Find every line below that contains the word "samma" and copy it out.

─── SOURCE MATERIAL

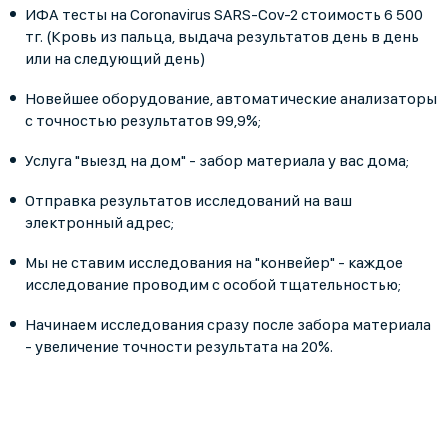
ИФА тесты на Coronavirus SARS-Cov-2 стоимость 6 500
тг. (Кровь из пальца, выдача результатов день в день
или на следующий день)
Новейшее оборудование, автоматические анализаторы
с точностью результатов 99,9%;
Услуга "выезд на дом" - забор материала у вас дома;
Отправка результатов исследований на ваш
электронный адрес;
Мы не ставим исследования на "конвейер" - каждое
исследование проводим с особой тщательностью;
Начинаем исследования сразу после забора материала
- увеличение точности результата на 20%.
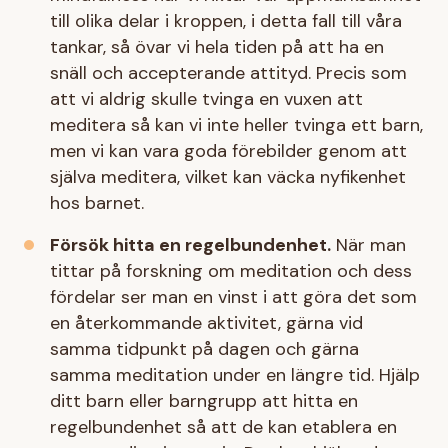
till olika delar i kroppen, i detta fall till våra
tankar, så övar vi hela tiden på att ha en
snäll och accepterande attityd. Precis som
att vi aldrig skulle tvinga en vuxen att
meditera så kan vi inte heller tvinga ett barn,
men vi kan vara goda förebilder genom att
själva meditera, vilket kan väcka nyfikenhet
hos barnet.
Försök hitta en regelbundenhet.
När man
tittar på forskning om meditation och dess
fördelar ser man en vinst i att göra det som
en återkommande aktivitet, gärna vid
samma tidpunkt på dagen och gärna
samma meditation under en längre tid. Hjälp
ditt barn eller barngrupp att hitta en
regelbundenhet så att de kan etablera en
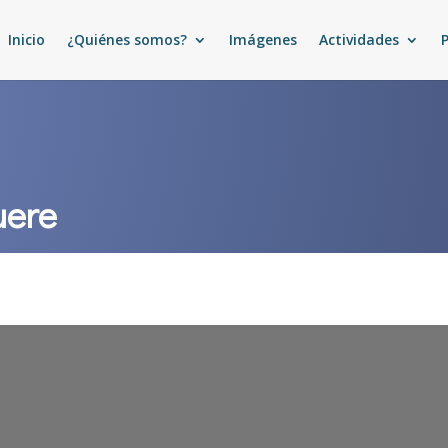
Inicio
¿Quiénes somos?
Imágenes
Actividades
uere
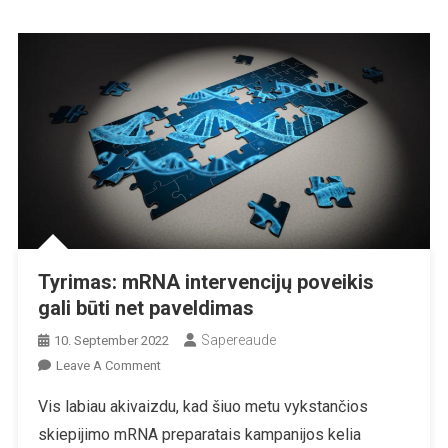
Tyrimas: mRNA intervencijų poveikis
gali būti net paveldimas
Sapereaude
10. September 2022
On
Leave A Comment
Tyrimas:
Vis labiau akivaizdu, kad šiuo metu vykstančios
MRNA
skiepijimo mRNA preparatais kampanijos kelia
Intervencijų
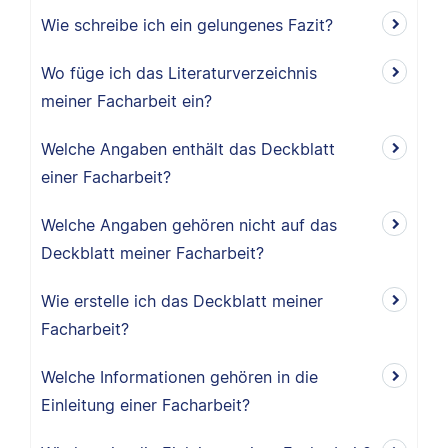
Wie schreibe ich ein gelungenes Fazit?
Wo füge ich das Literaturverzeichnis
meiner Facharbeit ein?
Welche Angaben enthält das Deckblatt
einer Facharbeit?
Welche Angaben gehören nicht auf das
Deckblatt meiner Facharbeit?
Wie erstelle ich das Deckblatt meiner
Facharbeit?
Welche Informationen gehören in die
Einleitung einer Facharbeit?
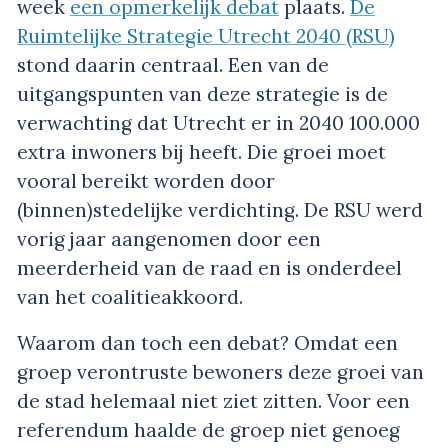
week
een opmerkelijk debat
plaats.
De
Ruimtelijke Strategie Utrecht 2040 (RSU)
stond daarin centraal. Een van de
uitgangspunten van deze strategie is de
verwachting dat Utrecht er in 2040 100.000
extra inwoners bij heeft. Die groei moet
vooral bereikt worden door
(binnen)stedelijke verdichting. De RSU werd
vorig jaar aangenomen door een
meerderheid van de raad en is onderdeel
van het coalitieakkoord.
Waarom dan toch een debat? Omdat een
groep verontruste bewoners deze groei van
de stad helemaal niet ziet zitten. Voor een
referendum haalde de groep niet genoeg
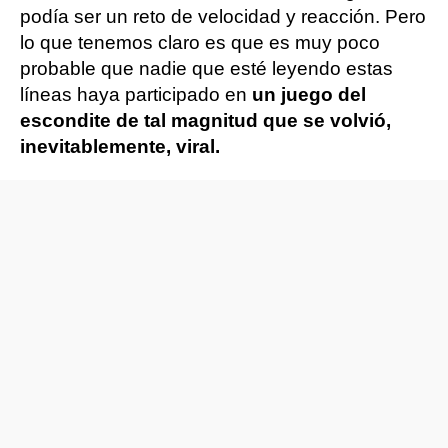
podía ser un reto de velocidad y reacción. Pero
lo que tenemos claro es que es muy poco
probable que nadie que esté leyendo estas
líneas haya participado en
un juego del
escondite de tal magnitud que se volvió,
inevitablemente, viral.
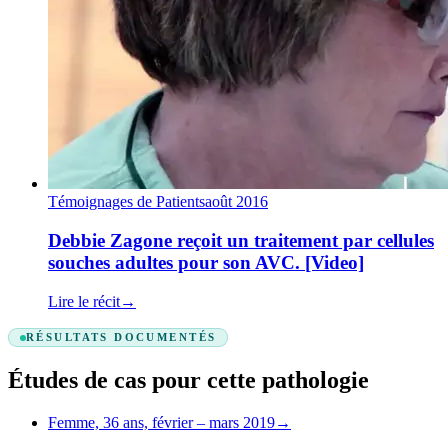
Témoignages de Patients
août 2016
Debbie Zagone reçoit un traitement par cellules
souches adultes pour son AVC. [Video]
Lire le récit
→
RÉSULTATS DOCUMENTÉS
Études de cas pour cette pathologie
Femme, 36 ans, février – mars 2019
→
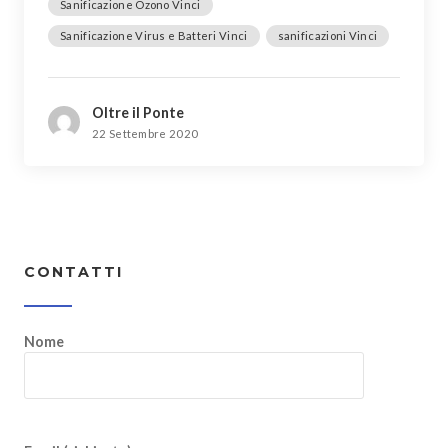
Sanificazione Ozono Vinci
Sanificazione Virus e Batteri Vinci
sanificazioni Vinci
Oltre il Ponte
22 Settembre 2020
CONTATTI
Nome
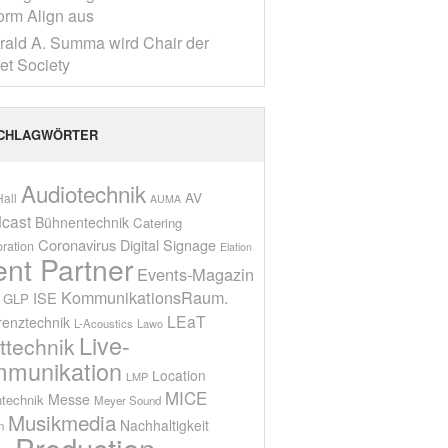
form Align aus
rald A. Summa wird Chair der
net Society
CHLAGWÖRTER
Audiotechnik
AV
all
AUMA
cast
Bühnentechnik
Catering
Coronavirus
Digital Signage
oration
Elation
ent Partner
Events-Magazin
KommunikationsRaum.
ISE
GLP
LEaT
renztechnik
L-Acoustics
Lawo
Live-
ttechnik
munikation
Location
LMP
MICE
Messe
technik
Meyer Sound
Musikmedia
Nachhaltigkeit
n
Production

──────

## PROBLEM SOLUTION
samma tidpunkt på dagen och gärna
samma meditation under en längre tid. Hjälp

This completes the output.